TEXTO DO EXERCÍCIO:
===

Assim sendo, de harmonia com o nº 2 alínea a) um hotel pode comercializar diretamente os «seus serviços» mas já não lhe é permitido combinar alojamento e golfe, ou alojamento e rent-a-car, precisamente dois exemplos do alargado conceito de viagens organizadas.
As plataformas como a AirBnb também são afectadas pela alínea c) do nº 1 do art.º 3º.
De harmonia com a alínea d) a um rent a car ficaria interdito um fly drive, outro exemplo do alargado conceito de viagem organizada.
Poderiam multiplicar-se os exemplos.
Enquanto o legislador europeu pressupõe a perfeita licitude destas e muitas outras combinações de serviços de viagem pelos hotéis, plataformas de alojamento ou outras ditas colaborativas, companhias aéreas, rent a cars e inúmeras outras empresas, o legislador português veda-lhes tal possibilidade apenas lhe permitindo venderem os seus próprios serviços.
Punindo-as severamente, como flui do correspondente preceito do Anteprojecto:
«Artigo 46.º
Contraordenações
1 – Constituem contraordenações muito graves:
a) A infração ao disposto no n.º 1 do artigo 4.º;
……….
4- As contraordenações cometidas nos termos do número anterior, são punidas com as seguintes coimas:
a) Contraordenação muito grave:
i) Tratando-se de pessoa singular, de € 2.500,00 a € 3.740,00;
ii) Tratando-se de micro, pequena ou média empresa, de € 7.500,00 a € 22.000,00;
iii) Tratando-se de grande empresa, de € 15.000,00 a € 44.000,00».
3) Autores estrangeiros sustentam o parecer da ADHP
Um conjunto de especialistas tem alertado para esta situação de total abertura ao mercado, como sucede com o professor italiano Gianluca Rossoni no seu artigo sugestivamente intitulado «La nuova direttiva sui viaggi a pacchetto apre definitivamente al trader in concorrenza con le agenzie».

===

REGISTOS APRESENTADOS:

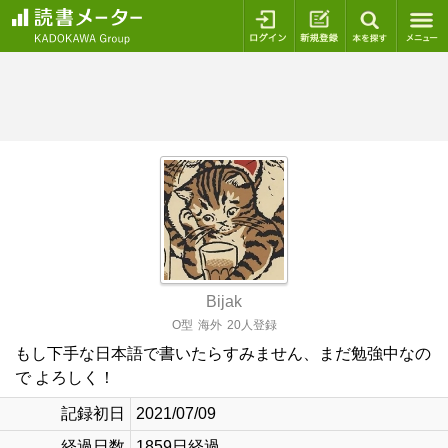
ログイン
新規登録
本を探
Bijak
O型
海外
20人登録
もし下手な日本語で書いたらすみません、まだ勉強中なの
で よろしく！
記録初日
2021/07/09
経過日数
1859日経過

===

INSTRUÇÕES DAS TAREFAS:
1. Indique se cada afirmação concorda com o texto sobre viagens organizadas, respondendo sim ou não e citando as palavras do texto que o decidem: (a) um hotel pode comercializar diretamente os seus serviços; (b) a um hotel é permitido combinar alojamento e golfe; (c) para uma grande empresa, a coima por contraordenação muito grave vai até € 22.000,00.
2. Devolva, sem qualquer alteração, o trecho do texto sobre viagens organizadas que começa nas palavras "Assim sendo, de" e termina depois de "do art.º 3º.".
3. Dê seguimento ao texto sobre viagens organizadas a partir do ponto em que ele termina.
Este material não serve para nenhuma das tarefas.

LISTA DE RESPOSTAS:
1.
(a) Sim: "um hotel pode comercializar diretamente os «seus serviços»".
(b) Não: "mas já não lhe é permitido combinar alojamento e golfe".
(c) Não: "iii) Tratando-se de grande empresa, de € 15.000,00 a € 44.000,00»."

2.
Assim sendo, de harmonia com o nº 2 alínea a) um hotel pode comercializar diretamente os «seus serviços» mas já não lhe é permitido combinar alojamento e golfe, ou alojamento e rent-a-car, precisamente dois exemplos do alargado conceito de viagens organizadas.
As plataformas como a AirBnb também são afectadas pela alínea c) do nº 1 do art.º 3º.

3.
O novo papel, decorrente da realidade digital, atribuído às companhias aéreas, ao alojamento hoteleiro e extra-hoteleiro, ao rent-a-car e ao marketplace em geral, é destacado à luz da ampla definição de operador constante do art.º 3º/7, contrastando com o dueto agência organizadora, agência vendedora prevista na Diretiva de 1990:
«In altri termini la direttiva prende atto della realtà digitale nella quale compagnie aeree, attività ricettive alberghiere ed extralberghiere, rent a car nonché altri soggetti appartenenti alla generale categoria del marketplace già agiscono nell’ambito dei contratti di viaggio proposti in via dinamica attraverso processi collegati di prenotazione online in concorrenza con le agenzie di viaggio; si prevede infatti all’art. 3 punto 7 della norma europea una nozione ampia di professionista (trader nel testo inglese) definito come “qualsiasi persona fisica o giuridica che, indipendentemente dal fatto che si tratti di un soggetto pubblico o privato, agisca nel quadro della sua attività commerciale, industriale, artigianale o professionale nei contratti oggetto della direttiva».
Destaca igualmente que os legisladores nacionais têm muito pouca margem de manobra em razão do art.º 4º da Diretiva:
«Tra l’altro, la scelta di un forte livello di armonizzazione stabilita dall’art. 4 della direttiva non permetterà agli stati membri d’introdurre nel proprio diritto nazionale disposizioni divergenti dalla norma europea, lasciando poco spazio a norme interne tese a limitare l’attività del trader nei contratti relativi ai pacchetti turistici e ai servizi turistici collegati rispetto ai tradizionali agenti di viaggio».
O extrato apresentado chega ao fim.